■ **SUPPLIED MATERIAL**:

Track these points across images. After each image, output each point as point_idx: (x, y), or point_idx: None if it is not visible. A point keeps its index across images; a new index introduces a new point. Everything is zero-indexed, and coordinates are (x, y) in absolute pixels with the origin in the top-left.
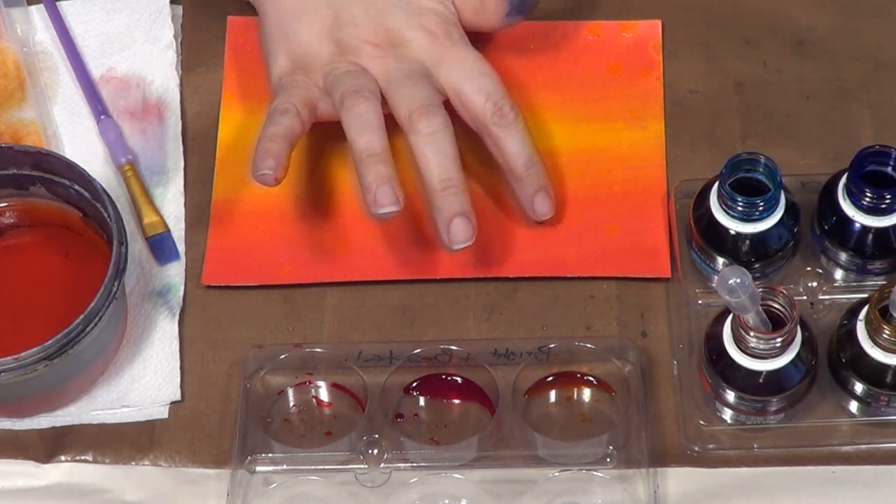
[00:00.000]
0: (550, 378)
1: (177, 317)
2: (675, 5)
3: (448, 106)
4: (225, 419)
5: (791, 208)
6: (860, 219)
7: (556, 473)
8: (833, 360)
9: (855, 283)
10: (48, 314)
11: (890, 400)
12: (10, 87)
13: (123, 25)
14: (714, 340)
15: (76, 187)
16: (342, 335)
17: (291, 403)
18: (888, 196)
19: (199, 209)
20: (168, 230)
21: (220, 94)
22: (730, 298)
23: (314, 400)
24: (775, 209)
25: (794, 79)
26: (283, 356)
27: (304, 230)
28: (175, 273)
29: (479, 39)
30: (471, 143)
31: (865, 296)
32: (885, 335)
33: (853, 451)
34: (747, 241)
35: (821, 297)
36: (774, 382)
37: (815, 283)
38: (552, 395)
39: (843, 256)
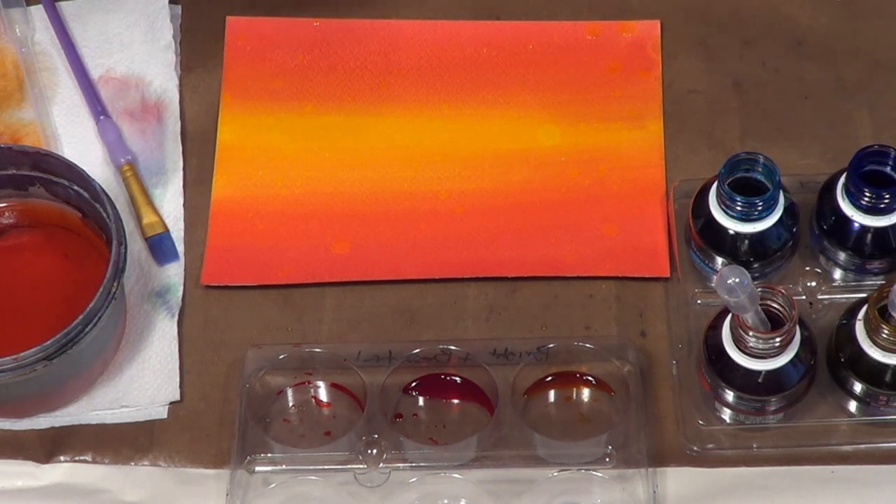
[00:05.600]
0: (549, 378)
1: (176, 317)
2: (674, 5)
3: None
4: (224, 419)
5: (790, 208)
6: (859, 218)
7: (556, 473)
8: (832, 360)
9: (854, 283)
10: (47, 314)
11: (889, 399)
12: (9, 87)
13: (122, 26)
14: (713, 340)
15: (75, 188)
16: (341, 335)
17: (290, 403)
18: (887, 196)
19: (198, 209)
20: (167, 230)
21: (220, 94)
22: (729, 298)
23: (313, 400)
24: (774, 209)
25: (793, 79)
26: (282, 356)
27: (303, 230)
28: (174, 273)
29: (479, 40)
30: (475, 143)
31: (864, 295)
32: (883, 335)
33: (852, 450)
34: (746, 241)
35: (820, 297)
36: (773, 382)
37: (813, 283)
38: (551, 395)
39: (842, 256)
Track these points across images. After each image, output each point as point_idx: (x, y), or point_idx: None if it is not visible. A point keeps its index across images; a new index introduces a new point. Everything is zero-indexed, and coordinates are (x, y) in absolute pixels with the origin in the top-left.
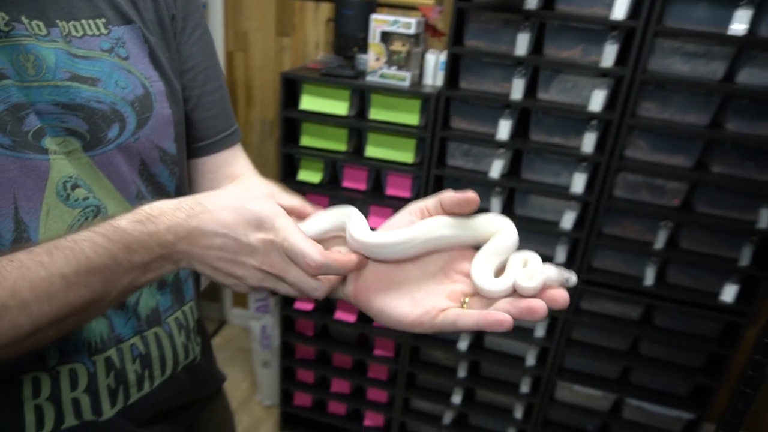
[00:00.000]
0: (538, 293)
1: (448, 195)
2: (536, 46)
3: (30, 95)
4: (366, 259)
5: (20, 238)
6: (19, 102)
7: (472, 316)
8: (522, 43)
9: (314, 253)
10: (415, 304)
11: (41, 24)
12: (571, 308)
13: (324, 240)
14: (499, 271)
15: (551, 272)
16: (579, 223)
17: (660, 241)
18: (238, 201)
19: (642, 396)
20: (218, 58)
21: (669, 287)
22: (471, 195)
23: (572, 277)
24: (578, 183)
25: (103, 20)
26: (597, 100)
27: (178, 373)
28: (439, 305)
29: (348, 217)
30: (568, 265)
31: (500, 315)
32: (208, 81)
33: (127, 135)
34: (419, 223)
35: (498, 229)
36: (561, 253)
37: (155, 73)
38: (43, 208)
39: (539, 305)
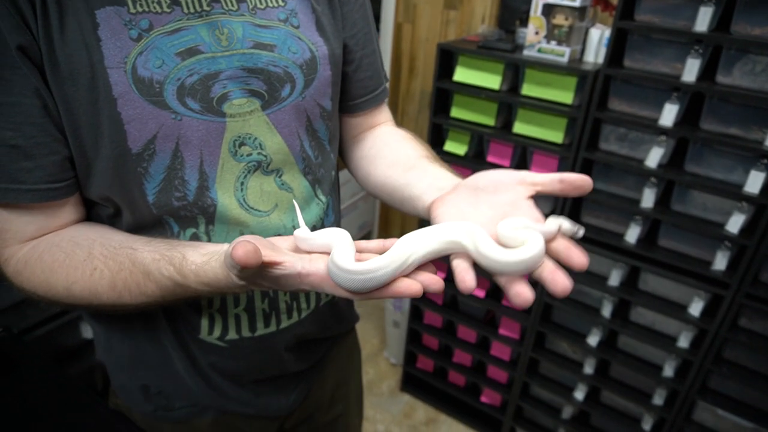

■ **YOUR ASSIGNMENT**: Since only part of the listing is wanted, copy exactly the lines from the one holding "15: (76, 187)" to the one holding "39: (843, 256)", both included.

■ **ANSWER**:
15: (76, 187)
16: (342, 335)
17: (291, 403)
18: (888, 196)
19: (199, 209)
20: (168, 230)
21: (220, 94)
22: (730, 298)
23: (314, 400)
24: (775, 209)
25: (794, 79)
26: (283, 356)
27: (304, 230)
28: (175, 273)
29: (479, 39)
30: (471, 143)
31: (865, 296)
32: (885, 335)
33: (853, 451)
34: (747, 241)
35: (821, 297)
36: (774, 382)
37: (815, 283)
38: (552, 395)
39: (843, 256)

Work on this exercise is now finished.